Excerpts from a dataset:

= Beginning of Section =

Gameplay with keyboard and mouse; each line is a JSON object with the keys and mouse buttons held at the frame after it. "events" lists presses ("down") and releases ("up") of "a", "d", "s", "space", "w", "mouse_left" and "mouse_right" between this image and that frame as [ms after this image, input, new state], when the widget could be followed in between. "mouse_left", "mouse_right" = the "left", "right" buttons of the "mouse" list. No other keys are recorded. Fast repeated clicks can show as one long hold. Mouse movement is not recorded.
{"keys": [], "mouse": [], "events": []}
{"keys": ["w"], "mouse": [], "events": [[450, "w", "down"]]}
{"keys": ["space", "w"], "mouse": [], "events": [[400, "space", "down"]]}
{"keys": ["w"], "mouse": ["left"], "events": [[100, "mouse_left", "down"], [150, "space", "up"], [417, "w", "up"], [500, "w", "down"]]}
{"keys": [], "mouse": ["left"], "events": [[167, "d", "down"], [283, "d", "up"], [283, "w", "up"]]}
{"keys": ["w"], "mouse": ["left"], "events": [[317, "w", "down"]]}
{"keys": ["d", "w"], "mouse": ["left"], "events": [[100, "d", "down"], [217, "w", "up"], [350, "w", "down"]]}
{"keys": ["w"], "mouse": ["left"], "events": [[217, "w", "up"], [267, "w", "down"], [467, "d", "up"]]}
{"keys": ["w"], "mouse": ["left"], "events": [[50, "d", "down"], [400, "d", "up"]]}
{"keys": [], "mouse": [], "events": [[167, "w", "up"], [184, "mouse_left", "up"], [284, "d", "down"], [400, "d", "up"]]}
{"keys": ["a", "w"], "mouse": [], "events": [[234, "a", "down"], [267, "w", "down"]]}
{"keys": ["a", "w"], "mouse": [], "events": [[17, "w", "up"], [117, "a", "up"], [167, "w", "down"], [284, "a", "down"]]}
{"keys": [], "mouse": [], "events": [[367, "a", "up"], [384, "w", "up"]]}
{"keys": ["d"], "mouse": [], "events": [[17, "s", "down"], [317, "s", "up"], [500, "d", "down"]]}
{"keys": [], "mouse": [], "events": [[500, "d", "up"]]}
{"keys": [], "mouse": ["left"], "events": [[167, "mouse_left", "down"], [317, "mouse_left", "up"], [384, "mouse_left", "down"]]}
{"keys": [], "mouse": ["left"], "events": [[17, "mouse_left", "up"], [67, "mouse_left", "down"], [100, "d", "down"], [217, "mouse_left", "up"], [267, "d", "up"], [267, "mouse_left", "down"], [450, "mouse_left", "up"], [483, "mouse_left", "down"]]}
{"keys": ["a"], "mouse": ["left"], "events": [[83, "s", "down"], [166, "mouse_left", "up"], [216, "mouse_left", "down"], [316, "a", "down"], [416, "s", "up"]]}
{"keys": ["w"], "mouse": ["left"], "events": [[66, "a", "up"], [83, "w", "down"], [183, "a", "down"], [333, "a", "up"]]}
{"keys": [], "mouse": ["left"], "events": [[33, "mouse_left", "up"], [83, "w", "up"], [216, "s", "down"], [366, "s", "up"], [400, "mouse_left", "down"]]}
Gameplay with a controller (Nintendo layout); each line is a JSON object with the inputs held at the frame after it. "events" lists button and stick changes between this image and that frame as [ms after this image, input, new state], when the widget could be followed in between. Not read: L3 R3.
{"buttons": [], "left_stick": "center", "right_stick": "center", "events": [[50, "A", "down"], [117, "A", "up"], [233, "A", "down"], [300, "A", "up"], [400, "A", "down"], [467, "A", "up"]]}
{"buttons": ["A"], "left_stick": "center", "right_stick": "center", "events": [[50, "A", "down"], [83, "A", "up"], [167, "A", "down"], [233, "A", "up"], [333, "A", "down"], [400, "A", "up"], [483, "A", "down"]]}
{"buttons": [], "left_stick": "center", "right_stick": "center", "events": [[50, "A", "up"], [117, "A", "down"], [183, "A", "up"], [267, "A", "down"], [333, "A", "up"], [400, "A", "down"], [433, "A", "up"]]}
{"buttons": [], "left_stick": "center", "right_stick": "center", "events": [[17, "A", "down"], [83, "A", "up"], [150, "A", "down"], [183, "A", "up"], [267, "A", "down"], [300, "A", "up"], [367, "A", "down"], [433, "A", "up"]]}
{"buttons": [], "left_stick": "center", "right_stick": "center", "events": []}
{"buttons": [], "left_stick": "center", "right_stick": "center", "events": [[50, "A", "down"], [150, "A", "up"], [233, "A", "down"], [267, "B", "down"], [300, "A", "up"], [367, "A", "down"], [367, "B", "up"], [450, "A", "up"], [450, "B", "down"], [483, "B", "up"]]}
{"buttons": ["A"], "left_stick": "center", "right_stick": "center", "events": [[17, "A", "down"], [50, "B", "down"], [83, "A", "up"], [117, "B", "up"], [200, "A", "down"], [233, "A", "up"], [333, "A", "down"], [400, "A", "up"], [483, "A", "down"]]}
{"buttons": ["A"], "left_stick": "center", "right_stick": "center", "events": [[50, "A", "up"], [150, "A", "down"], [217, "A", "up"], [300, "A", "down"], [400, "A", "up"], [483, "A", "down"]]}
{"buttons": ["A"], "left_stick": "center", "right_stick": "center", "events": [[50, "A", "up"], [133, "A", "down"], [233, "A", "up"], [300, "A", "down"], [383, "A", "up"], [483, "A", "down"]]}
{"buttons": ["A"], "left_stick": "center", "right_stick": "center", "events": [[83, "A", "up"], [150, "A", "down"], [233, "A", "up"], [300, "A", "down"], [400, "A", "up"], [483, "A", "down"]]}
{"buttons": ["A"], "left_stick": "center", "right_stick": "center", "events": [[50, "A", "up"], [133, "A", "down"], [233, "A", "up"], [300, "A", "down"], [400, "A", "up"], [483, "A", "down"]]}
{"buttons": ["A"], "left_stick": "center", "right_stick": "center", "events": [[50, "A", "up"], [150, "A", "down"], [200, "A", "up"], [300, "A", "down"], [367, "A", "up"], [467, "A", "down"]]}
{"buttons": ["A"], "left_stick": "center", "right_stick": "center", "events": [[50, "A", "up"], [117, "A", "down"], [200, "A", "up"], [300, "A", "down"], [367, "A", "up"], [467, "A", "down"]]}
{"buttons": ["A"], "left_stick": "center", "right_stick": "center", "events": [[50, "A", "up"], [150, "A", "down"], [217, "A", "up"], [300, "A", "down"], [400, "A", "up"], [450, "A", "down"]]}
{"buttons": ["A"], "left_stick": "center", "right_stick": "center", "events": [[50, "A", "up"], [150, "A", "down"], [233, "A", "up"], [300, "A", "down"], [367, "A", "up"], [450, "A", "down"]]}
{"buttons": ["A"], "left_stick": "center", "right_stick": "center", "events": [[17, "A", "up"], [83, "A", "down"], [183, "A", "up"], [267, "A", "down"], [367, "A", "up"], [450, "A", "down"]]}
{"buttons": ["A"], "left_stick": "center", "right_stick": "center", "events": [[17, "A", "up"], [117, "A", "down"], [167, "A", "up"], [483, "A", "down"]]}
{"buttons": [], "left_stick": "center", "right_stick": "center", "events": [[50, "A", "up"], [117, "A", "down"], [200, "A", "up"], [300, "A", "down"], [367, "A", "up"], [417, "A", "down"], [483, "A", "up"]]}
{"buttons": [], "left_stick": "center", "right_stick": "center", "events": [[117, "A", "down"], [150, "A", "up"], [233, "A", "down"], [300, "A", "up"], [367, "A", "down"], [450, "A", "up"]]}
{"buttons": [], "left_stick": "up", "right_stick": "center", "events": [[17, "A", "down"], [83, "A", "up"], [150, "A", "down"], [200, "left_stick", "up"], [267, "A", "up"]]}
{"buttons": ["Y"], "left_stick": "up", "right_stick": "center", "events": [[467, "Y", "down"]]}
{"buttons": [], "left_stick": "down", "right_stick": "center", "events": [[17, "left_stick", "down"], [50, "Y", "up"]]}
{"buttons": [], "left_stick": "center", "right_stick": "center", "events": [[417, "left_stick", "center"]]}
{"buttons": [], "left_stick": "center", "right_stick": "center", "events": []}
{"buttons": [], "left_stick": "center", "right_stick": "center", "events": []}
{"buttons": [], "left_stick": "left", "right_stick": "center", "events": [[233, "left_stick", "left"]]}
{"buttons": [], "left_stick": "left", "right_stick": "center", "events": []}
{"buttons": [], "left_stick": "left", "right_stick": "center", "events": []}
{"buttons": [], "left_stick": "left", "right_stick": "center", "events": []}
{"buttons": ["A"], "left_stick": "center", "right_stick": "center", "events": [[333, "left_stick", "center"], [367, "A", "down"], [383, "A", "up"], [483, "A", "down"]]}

= End of Section =

__TASK DETAILS__.
Copy each line above that contains the word "object".

__ANSWER FOR THE TASK__.
Gameplay with keyboard and mouse; each line is a JSON object with the keys and mouse buttons held at the frame after it. "events" lists presses ("down") and releases ("up") of "a", "d", "s", "space", "w", "mouse_left" and "mouse_right" between this image and that frame as [ms after this image, input, new state], when the widget could be followed in between. "mouse_left", "mouse_right" = the "left", "right" buttons of the "mouse" list. No other keys are recorded. Fast repeated clicks can show as one long hold. Mouse movement is not recorded.
Gameplay with a controller (Nintendo layout); each line is a JSON object with the inputs held at the frame after it. "events" lists button and stick changes between this image and that frame as [ms after this image, input, new state], when the widget could be followed in between. Not read: L3 R3.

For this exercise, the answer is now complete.